- Delgosha Location within Iran Delgosha Location within Ilam Province
- Coordinates: 33°24′21″N 46°35′44″E﻿ / ﻿33.40583°N 46.59556°E
- Country: Iran
- Province: Ilam
- County: Malekshahi
- District: Gachi

Population (2016)
- • Total: 1,819
- Time zone: UTC+3:30 (IRST)

= Delgosha =

City in Ilam province, Iran

Delgosha (دلگشا) (Note: Also romanized as Delgoshā) is a city in Gachi District of Malekshahi County, Ilam province, Iran. It is adjacent to the city of Arkavaz, (Note: Formerly Qaleh Darreh-ye Malekshahi) bordering it to the south.
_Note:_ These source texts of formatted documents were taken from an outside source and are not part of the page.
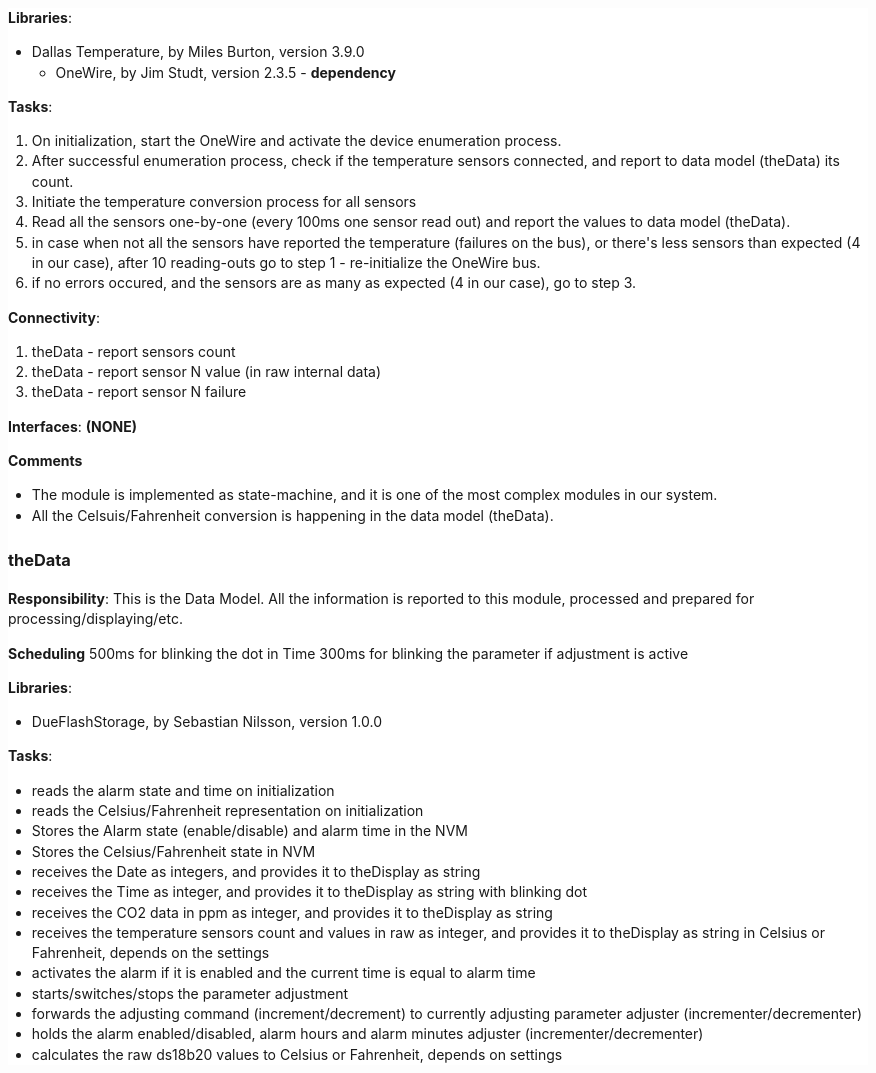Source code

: **Libraries**:
* Dallas Temperature, by Miles Burton, version 3.9.0
  * OneWire, by Jim Studt, version 2.3.5 - **dependency**

**Tasks**:
1. On initialization, start the OneWire and activate the device enumeration process.
2. After successful enumeration process, check if the temperature sensors connected, and report to data model (theData) its count.
3. Initiate the temperature conversion process for all sensors
4. Read all the sensors one-by-one (every 100ms one sensor read out) and report the values to data model (theData).
5. in case when not all the sensors have reported the temperature (failures on the bus), or there's less sensors than expected (4 in our case), after 10 reading-outs go to step 1 - re-initialize the OneWire bus.
6. if no errors occured, and the sensors are as many as expected (4 in our case), go to step 3.

**Connectivity**:
1. theData - report sensors count
2. theData - report sensor N value (in raw internal data)
3. theData - report sensor N failure

**Interfaces**:
**(NONE)**

**Comments**
* The module is implemented as state-machine, and it is one of the most complex modules in our system.
* All the Celsuis/Fahrenheit conversion is happening in the data model (theData).

### theData

**Responsibility**:
This is the Data Model. All the information is reported to this module, processed and prepared for processing/displaying/etc.

**Scheduling**
500ms for blinking the dot in Time
300ms for blinking the parameter if adjustment is active

**Libraries**:
* DueFlashStorage, by Sebastian Nilsson, version 1.0.0

**Tasks**:
* reads the alarm state and time on initialization
* reads the Celsius/Fahrenheit representation on initialization
* Stores the Alarm state (enable/disable) and alarm time in the NVM
* Stores the Celsius/Fahrenheit state in NVM
* receives the Date as integers, and provides it to theDisplay as string
* receives the Time as integer, and provides it to theDisplay as string with blinking dot
* receives the CO2 data in ppm as integer, and provides it to theDisplay as string
* receives the temperature sensors count and values in raw as integer, and provides it to theDisplay as string in Celsius or Fahrenheit, depends on the settings
* activates the alarm if it is enabled and the current time is equal to alarm time
* starts/switches/stops the parameter adjustment
* forwards the adjusting command (increment/decrement) to currently adjusting parameter adjuster (incrementer/decrementer)
* holds the alarm enabled/disabled, alarm hours and alarm minutes adjuster (incrementer/decrementer)
* calculates the raw ds18b20 values to Celsius or Fahrenheit, depends on settings
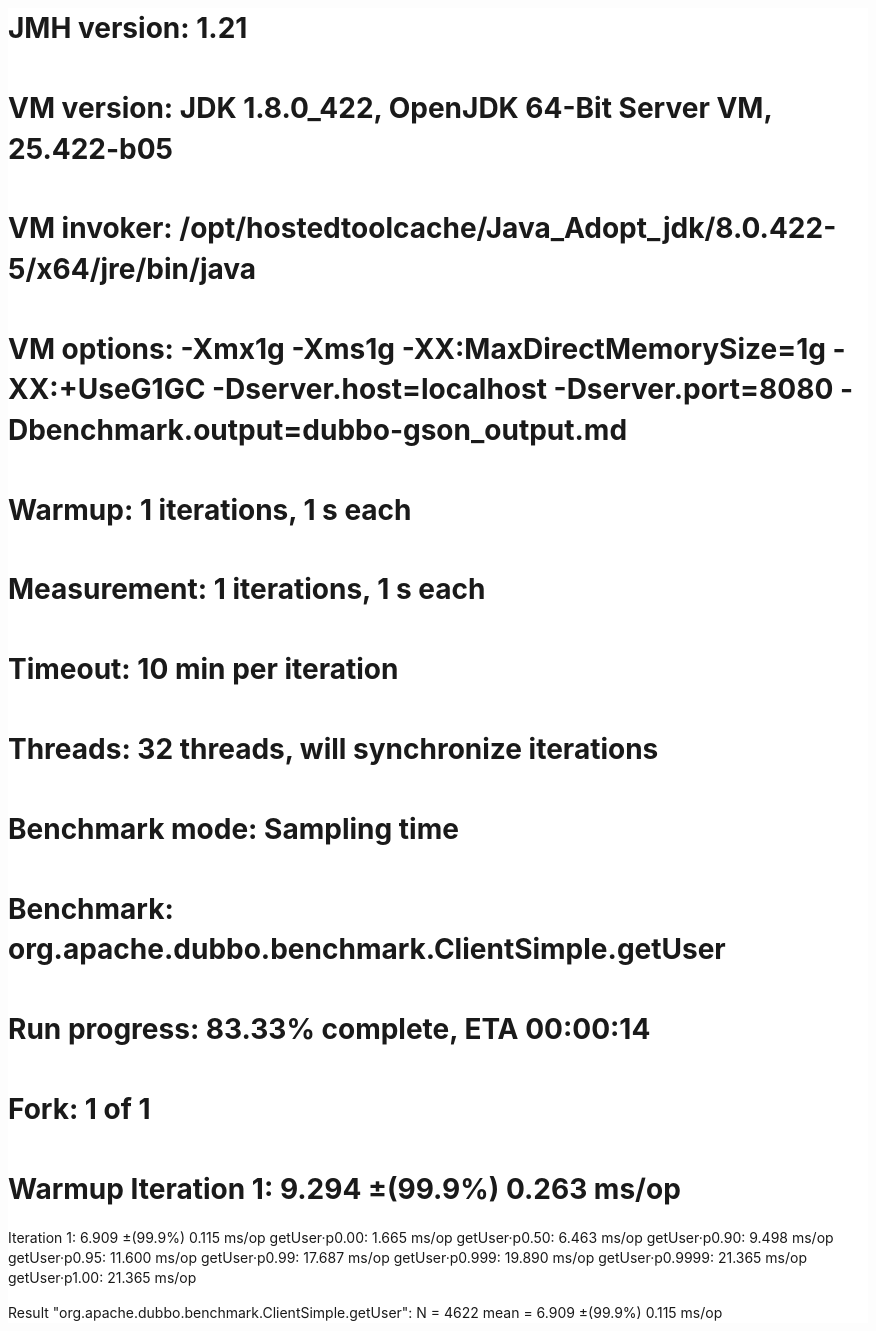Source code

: # JMH version: 1.21
# VM version: JDK 1.8.0_422, OpenJDK 64-Bit Server VM, 25.422-b05
# VM invoker: /opt/hostedtoolcache/Java_Adopt_jdk/8.0.422-5/x64/jre/bin/java
# VM options: -Xmx1g -Xms1g -XX:MaxDirectMemorySize=1g -XX:+UseG1GC -Dserver.host=localhost -Dserver.port=8080 -Dbenchmark.output=dubbo-gson_output.md
# Warmup: 1 iterations, 1 s each
# Measurement: 1 iterations, 1 s each
# Timeout: 10 min per iteration
# Threads: 32 threads, will synchronize iterations
# Benchmark mode: Sampling time
# Benchmark: org.apache.dubbo.benchmark.ClientSimple.getUser

# Run progress: 83.33% complete, ETA 00:00:14
# Fork: 1 of 1
# Warmup Iteration   1: 9.294 ±(99.9%) 0.263 ms/op
Iteration   1: 6.909 ±(99.9%) 0.115 ms/op
                 getUser·p0.00:   1.665 ms/op
                 getUser·p0.50:   6.463 ms/op
                 getUser·p0.90:   9.498 ms/op
                 getUser·p0.95:   11.600 ms/op
                 getUser·p0.99:   17.687 ms/op
                 getUser·p0.999:  19.890 ms/op
                 getUser·p0.9999: 21.365 ms/op
                 getUser·p1.00:   21.365 ms/op



Result "org.apache.dubbo.benchmark.ClientSimple.getUser":
  N = 4622
  mean =      6.909 ±(99.9%) 0.115 ms/op
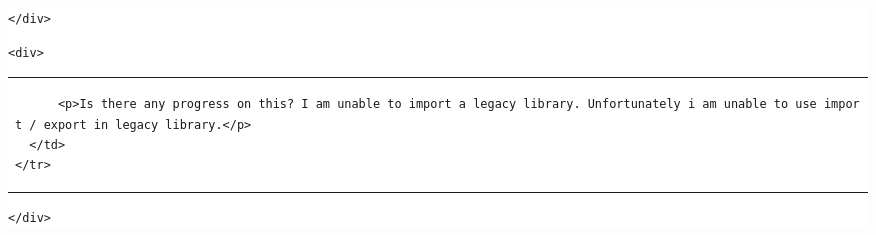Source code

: 
        



    </div>

  </div>
</div>


</div>

</div>

  
<div>
    
  <div>

  




  
<div>
    
  <div id="issuecomment-283489171">

    



    <div>

      
<task-lists>
<table>
  <tbody>
    <tr>
      <td>

          <p>Is there any progress on this? I am unable to import a legacy library. Unfortunately i am unable to use import / export in legacy library.</p>
      </td>
    </tr>
  </tbody>
</table>
</task-lists>


        



    </div>

  </div>
</div>


</div>

</div>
The city is populated by Kurds.

==Demographics==
===Population===
At the time of the 2006 National Census, Delgosha's population was 3,931 in 676 households, when it was a village in Gachi Rural District of the former Malekshahi District (Note: Formerly Arkavazi District) of Mehran County. The following census in 2011 counted 2,201 people in 551 households, by which time the district had been separated from the county in the establishment of Malekshahi County, and the village had been elevated to the status of a city. Delgosha and the rural district were transferred to the new Gachi District. The 2016 census measured the population of the city as 1,819 people in 510 households.